**PASSAGE:**
---

Model answers to the three written questions

  1. How well do these methods of data compression work?

    They compress some files well but do poorly on others. In the sample files supplied, the text files compressed to about three-quarters of their initial size, while the compressed image files as well as the random file increased in size after compression. The results for uncompressed image files were more variable as it depends on the content of the image.

    Without some knowledge of file content it is difficult to predict performance. Generally speaking, the static method performs better than the adaptive method, but there are cases where the adaptive method performs better.

  2. On which types of files do they work well (i.e. achieve a low compression ratio) and on which do they work poorly?

    The compression methods work well on files in which some bytes values occur much more frequently than others, e.g. text files and uncompressed image files which use only a few colours. The compression methods perform badly on files which contain an even distribution of byte values, such as files which are already compressed, e.g. JPEG files.

---

**TASK LIST:**
1. In the model answers on data compression, to about what fraction of their initial size did the sample text files compress?
2. Extend the model answers on data compression, picking up right after their last sentence.
The records come from a separate source unrelated to the model answers on data compression.

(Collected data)
---

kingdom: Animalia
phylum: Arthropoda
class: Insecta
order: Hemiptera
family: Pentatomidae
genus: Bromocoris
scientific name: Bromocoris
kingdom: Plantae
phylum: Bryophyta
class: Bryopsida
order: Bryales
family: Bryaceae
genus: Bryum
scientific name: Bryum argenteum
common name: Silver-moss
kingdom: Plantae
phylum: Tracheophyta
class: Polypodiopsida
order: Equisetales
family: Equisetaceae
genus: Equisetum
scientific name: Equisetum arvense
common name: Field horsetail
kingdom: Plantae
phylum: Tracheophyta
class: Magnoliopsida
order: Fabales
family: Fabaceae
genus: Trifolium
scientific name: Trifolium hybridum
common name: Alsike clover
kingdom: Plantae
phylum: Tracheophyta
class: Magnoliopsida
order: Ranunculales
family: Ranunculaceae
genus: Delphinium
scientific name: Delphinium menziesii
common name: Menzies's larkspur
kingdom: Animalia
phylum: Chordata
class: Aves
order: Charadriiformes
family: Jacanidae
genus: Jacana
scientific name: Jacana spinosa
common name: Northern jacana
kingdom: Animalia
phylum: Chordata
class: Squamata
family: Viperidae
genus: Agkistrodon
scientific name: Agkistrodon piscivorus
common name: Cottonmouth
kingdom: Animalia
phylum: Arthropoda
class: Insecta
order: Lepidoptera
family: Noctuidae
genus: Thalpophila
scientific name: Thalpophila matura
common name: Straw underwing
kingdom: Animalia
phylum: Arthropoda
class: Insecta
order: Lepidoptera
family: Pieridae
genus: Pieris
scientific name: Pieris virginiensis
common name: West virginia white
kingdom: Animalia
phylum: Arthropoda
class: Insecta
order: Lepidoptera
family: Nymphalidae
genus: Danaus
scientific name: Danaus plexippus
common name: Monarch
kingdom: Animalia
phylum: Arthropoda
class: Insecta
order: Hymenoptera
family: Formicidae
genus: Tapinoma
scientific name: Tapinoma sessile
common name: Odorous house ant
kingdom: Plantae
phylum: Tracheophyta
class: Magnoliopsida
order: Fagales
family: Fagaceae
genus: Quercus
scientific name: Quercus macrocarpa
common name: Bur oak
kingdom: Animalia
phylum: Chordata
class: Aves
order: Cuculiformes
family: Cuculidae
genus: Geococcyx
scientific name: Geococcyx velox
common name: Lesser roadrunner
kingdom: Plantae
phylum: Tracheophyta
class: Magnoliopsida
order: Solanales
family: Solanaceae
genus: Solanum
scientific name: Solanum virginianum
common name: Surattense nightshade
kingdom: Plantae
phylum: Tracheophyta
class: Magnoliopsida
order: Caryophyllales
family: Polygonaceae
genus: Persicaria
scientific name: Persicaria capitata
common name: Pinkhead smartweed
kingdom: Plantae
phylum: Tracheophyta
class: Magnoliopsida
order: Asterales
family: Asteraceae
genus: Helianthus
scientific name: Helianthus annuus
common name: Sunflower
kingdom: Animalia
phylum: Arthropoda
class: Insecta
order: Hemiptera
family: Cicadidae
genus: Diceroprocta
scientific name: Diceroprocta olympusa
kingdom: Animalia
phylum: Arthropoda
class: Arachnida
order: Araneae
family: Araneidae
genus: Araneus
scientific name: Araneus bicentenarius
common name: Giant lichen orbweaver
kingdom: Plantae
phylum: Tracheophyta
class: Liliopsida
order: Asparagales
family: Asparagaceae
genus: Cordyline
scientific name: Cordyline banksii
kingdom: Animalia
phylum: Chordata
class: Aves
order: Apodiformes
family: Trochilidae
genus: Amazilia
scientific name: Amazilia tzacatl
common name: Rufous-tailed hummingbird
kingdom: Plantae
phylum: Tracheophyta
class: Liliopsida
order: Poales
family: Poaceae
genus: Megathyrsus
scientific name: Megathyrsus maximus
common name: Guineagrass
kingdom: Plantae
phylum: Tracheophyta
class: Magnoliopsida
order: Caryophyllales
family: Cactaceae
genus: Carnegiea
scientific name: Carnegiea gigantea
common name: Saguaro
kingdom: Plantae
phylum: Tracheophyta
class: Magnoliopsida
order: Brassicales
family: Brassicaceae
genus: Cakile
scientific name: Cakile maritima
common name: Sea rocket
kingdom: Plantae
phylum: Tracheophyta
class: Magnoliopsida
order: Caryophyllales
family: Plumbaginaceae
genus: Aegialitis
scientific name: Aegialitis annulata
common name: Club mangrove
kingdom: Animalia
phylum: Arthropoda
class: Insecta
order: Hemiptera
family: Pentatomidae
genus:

---

**TASK-BY-TASK OUTPUTS:**
1. About three-quarters of their initial size.

2.
    The adaptive method can perform better on files where the local frequency distribution of bytes shift frequently, e.g. uncompressed image files, while the static method is more suited to files where the local frequency distribution does not change, e.g. files of English text.

  3. What is the main advantage of the adaptive method over the static method?

    The adaptive method is one-pass, unlike the static method which is two-pass. This makes the adaptive method useful in situations where the file cannot be read in advance, such as for streaming data.

    The adaptive method can adjust to changing local frequency distributions which sometimes result in a better compression ratio. It also does not need to encode the tree in the compressed file, which results in less overhead.